Cela didn’t need the light to make her way to the door. She knew her workroom well enough. But when she went to open it, she found it stuck. No. It was locked.

Not a dream, then.

Which meant it had happened—all of it had happened. Abe, her home. Evelyn.

Evelyn.

Cela was trapped, and she didn’t need to feel her skirts to know that the ring Harte Darrigan had given her was gone.

 

 

COMMON RABBLE


1902—New York

Jack Grew smelled like shit. He’d been sitting in a stinking cell, surrounded by the foulest dregs of the city’s worst denizens, for who knew how long. Since they’d taken his watch, he certainly didn’t. There were no windows, no clock to mark the passing of time. It could have been hours or days for all he knew, and the whole while, he’d been surrounded by flea-bitten filth who were happy to wallow in their own excrement.

Most of them were asleep now, which was better than before. When he had first been tossed into the cell, the five other men had eyed him eagerly, and the largest of them, a tall, bearded man who didn’t say much—probably because he didn’t even speak English—had crowded him into a corner.

Touching his tongue to the space where a tooth had once been and wincing at the pain in his jaw, Jack told himself that he’d held his own. He’d managed to defend himself, at least. Maybe he hadn’t stopped the man from taking his jacket, but he’d put up enough of a fight that the animal had given up and left him alone. They’d all left him alone eventually.

He lifted a hand to scratch at his hair. It had probably become infested with vermin the moment he’d entered the cell, but the movement caused a sharp ache in his shoulder. That damned policeman had nearly jerked it out of its socket on the bridge.

Not one of the idiots had understood what he’d been trying to tell them—that it was Harte Darrigan they should be arresting. That damned magician had been right there, and the police had done nothing.

They’d taken in Jack instead. And the worst part? He’d been arrested for attempted murder. He’d had a clear shot and was sure the bullet would hit its mark, but then . . . nothing. The bullet hadn’t even grazed him. Darrigan was like a damned ghost evading death.

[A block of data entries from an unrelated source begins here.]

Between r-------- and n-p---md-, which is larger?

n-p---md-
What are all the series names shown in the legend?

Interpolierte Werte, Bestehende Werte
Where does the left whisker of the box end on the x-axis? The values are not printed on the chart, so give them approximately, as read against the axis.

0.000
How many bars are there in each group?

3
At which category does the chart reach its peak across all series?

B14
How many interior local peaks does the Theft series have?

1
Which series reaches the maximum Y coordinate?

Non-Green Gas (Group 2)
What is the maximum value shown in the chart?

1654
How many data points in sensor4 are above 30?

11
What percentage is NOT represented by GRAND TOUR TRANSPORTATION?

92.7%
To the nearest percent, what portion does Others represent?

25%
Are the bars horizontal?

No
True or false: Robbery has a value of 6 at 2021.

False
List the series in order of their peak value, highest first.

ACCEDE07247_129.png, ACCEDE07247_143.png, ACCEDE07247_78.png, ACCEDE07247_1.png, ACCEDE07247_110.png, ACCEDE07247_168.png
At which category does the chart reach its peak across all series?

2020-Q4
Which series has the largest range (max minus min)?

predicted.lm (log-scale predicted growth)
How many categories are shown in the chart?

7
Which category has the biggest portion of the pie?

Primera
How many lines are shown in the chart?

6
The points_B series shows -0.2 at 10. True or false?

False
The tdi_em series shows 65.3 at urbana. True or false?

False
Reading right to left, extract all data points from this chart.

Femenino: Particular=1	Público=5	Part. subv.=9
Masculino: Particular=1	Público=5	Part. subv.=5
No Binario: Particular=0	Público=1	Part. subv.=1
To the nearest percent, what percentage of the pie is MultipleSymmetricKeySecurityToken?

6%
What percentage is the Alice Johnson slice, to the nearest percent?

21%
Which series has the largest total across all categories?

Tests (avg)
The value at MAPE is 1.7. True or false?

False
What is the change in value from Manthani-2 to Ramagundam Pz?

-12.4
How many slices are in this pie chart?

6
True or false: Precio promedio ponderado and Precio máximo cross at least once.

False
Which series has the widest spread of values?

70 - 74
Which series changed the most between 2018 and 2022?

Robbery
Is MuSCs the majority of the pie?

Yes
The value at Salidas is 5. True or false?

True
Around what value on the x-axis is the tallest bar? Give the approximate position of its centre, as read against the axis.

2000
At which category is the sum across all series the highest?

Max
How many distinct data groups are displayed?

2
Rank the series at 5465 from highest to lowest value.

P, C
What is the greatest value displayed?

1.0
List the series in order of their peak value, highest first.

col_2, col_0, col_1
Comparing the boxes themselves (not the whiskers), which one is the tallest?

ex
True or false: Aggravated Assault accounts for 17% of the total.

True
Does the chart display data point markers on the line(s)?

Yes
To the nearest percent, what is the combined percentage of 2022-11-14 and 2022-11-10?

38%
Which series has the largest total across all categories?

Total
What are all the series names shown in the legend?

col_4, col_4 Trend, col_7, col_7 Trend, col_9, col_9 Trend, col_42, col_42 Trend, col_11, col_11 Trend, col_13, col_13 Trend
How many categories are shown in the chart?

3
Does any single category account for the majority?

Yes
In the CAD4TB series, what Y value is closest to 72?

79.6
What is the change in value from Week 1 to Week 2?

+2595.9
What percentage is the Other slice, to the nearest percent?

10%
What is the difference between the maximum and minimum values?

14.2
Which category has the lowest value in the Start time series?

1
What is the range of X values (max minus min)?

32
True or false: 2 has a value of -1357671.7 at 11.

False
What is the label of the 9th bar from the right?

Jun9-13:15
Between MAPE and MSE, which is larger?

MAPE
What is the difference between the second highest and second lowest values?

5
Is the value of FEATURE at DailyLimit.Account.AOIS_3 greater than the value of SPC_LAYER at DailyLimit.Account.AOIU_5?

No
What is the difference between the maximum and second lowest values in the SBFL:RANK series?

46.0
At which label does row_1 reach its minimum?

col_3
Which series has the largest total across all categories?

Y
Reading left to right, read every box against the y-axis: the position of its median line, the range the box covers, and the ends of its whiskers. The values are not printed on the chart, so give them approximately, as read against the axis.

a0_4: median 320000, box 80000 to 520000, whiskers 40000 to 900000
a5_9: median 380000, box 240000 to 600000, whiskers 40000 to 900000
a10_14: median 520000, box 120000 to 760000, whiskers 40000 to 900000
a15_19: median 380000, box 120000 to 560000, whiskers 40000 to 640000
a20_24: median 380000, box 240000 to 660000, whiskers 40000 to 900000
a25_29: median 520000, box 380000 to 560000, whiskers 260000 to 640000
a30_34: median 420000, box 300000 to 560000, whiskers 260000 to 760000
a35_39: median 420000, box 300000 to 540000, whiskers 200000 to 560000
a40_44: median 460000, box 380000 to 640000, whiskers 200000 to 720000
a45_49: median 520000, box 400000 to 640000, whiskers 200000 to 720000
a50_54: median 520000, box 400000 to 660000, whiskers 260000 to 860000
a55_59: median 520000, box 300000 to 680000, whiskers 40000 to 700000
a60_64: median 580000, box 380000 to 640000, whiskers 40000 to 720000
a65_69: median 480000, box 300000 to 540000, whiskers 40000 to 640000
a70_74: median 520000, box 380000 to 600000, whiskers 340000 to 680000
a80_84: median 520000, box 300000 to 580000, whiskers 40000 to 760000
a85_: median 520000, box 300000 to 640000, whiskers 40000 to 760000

The filth of the cell and the stink of the slop bucket in the corner might have been easier to deal with if Darrigan were dead. The missing tooth and sore arm and hair filled with lice might even have been worth it if Jack had been the one to end the magician’s useless life.

The echo of footsteps came from the darkened corridor outside the barred doors of the cell, and the inmates around him started to wake and rustle uncertainly. As the steps approached, men in other cells rattled their bars and called out curses. Animals, all of them. When the guard stopped outside the cell where Jack sat, the small barred window of the door was eclipsed by the guard’s face, and then Jack heard his name being called as a small window slid open below.

Finally. He hadn’t doubted that someone would come for him. He didn’t belong there with the common rabble. He placed his hands through the opening, as expected of him.

“Enjoy your stay?” the policeman asked, his voice mocking as he handcuffed Jack through the door. “I s’pose them’s not as fancy as the accommodations you’re used to.”

Jack ignored him. “Where are you taking me?” he asked as the guard pushed him toward the staircase at the end of the corridor.

“You’re being arraigned,” the guard told him. “Time to answer to the judge.”